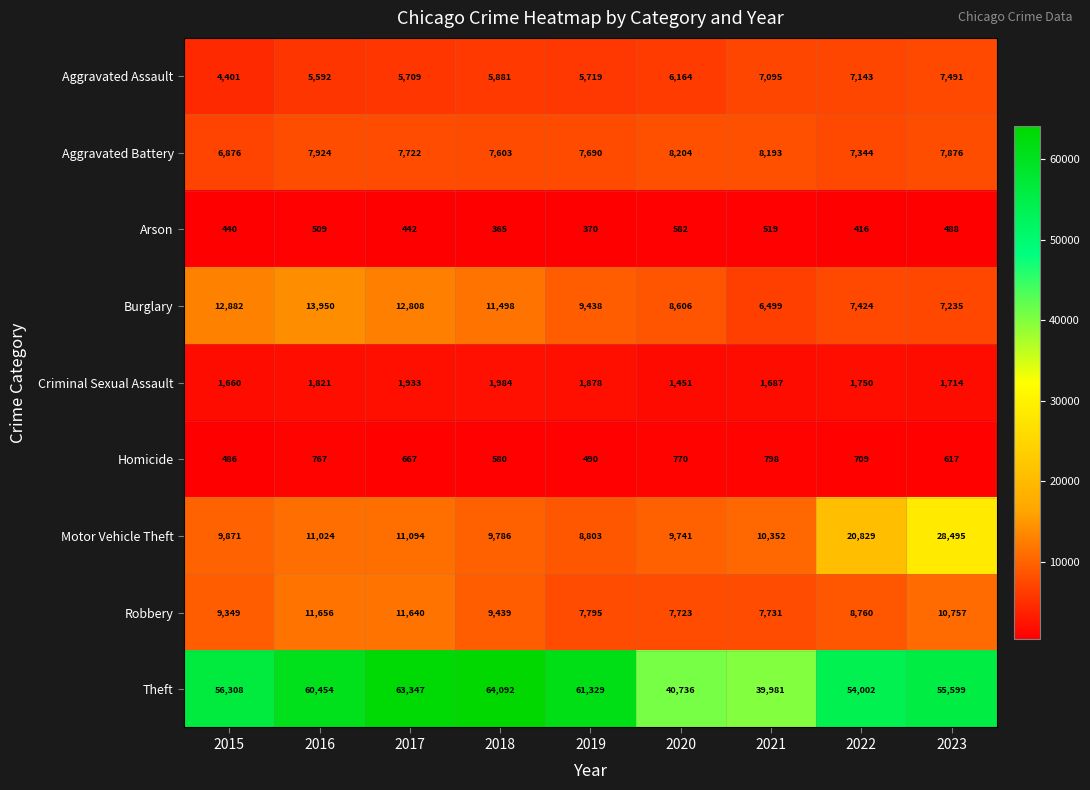

Which category has the highest value across all series?

2018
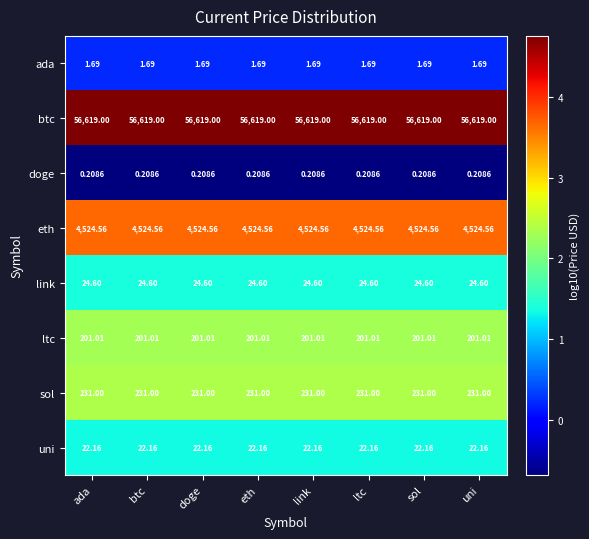

Rank the series at link from highest to lowest value.

btc, eth, sol, ltc, link, uni, ada, doge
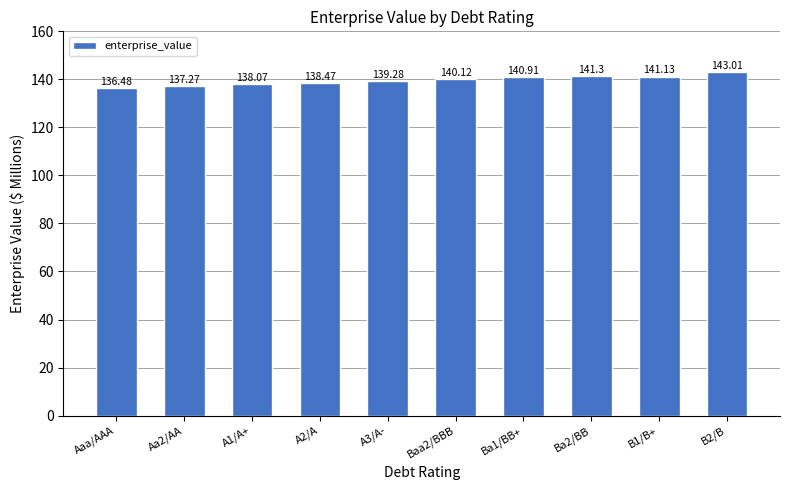

What is the sum of the values at Aa2/AA and B1/B+?

278.4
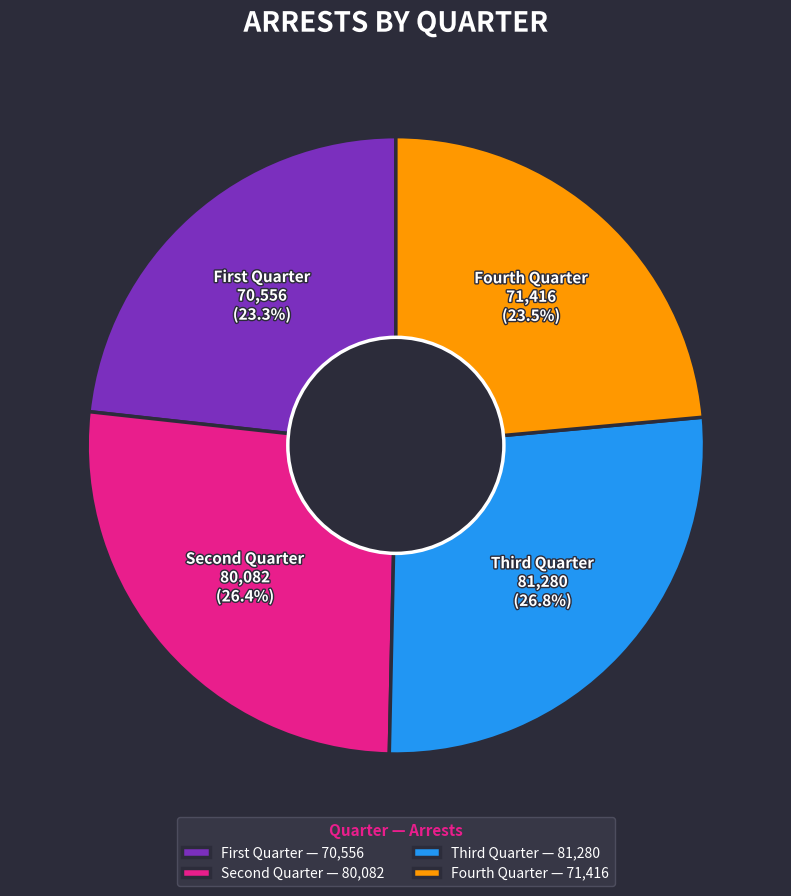

Is there any slice that represents more than half of the pie?

No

Task goal:
Turn the rows above into a numbered list with one line per item, leaving out the blank lines and the pictures.

Response box:
1. Which category has the highest value across all series?
2. 2018
3. Rank the series at link from highest to lowest value.
4. btc, eth, sol, ltc, link, uni, ada, doge
5. What is the sum of the values at Aa2/AA and B1/B+?
6. 278.4
7. Is there any slice that represents more than half of the pie?
8. No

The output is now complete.